11. Originally Posted by mr fantastic
I'll do a little bit to give you some ideas:

1. Consider $F(v) = {\color{red}\Pr(0 < V \leq v) = 1 - }\Pr(V > v)$.

If V > v then obviously X > v and Y > v.

So $F(v) = {\color{red}1 - }\Pr(X > v) \cdot \Pr(Y > v) = {\color{red}1 - }\left( \int_{v}^{1} 1 \, dx \right) \cdot \left( \int_{v}^{1} 1 \, dy \right) = ......$ if $0 \leq v \leq 1$ and zero otherwise.

Now recall that the pdf of V is given by $f(v) = \frac{dF}{dv}$ ......

3. Does f(u, v) = f(u) f(v) ?

Try the remaining bits again - post if you're still stuck after making a good attempt.
I'm big enough to admit my mistakes. I made a mistake here.
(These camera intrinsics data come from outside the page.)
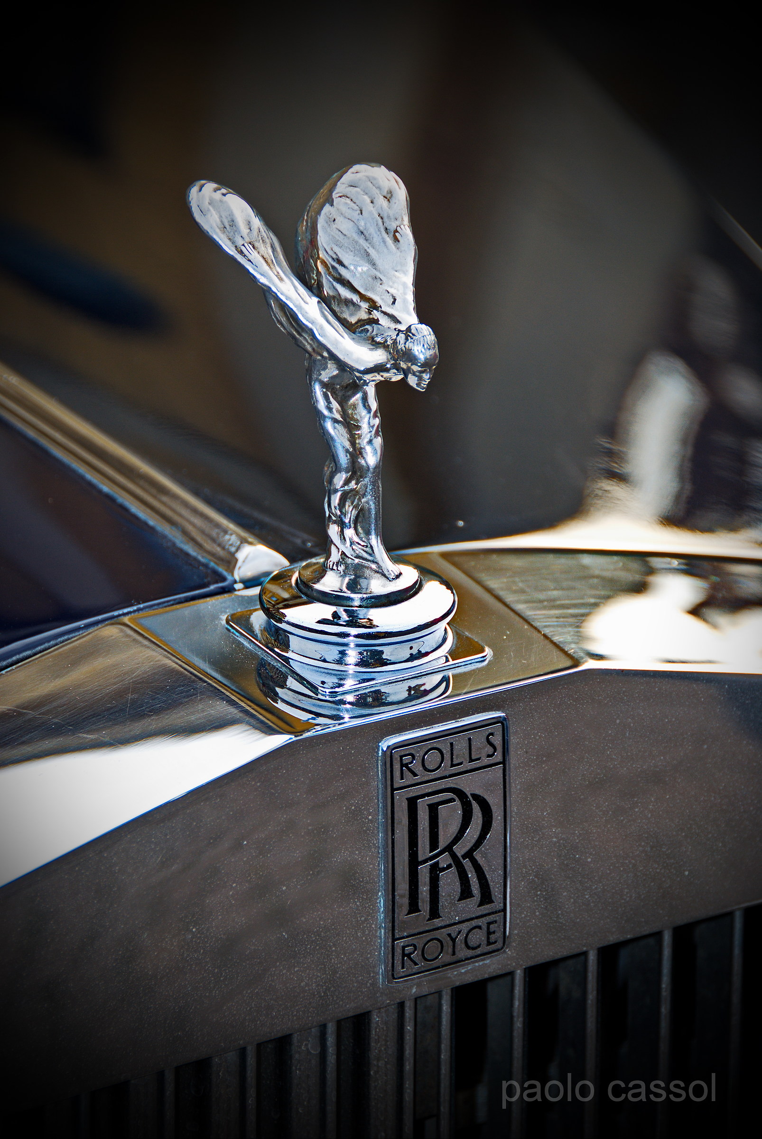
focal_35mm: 168
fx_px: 5320
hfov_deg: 8.2
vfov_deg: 12.2
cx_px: 381
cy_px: 570
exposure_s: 1/125
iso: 125
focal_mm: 112
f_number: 5.6
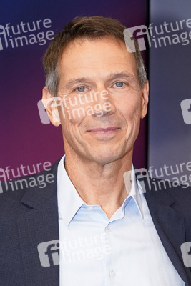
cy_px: 143
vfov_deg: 41.9
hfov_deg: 28.7
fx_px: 374
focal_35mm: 47
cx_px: 96
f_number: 5.6
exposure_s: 1/125
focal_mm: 47
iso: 2000
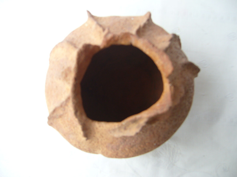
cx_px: 118
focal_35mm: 35
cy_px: 88
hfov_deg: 52.6
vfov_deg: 40.7
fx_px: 240
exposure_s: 1/60
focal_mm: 5.8
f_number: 2.8
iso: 80
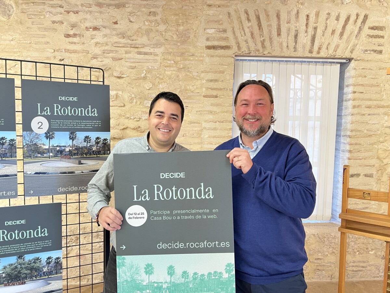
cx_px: 195
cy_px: 146
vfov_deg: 53.1
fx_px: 293
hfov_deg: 67.3
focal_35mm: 26
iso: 250
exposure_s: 1/50
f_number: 1.5
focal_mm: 5.7
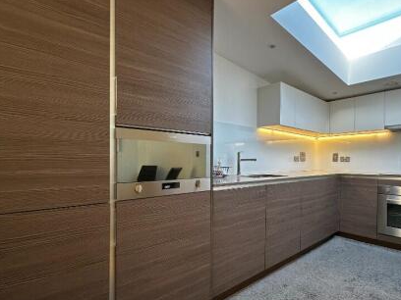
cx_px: 236
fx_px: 232
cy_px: 162
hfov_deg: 81.0
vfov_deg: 65.9
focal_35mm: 20
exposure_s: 1/100
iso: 80
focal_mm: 2.22
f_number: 2.2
The pdf's are actually the other way around.

I only realised my mistake when answering the same question (more or less) asked by a different member at this thread: http://www.mathhelpforum.com/math-he...-question.html

After answering it, I thought it seemed familiar so I searched and found this thread. I was baffled that I'd given two mutually exclusive answers. Reading this thread again I saw the mistake in it immediately.

Sorry for any inconvenience. I did have the right ideas, just the wrong way around.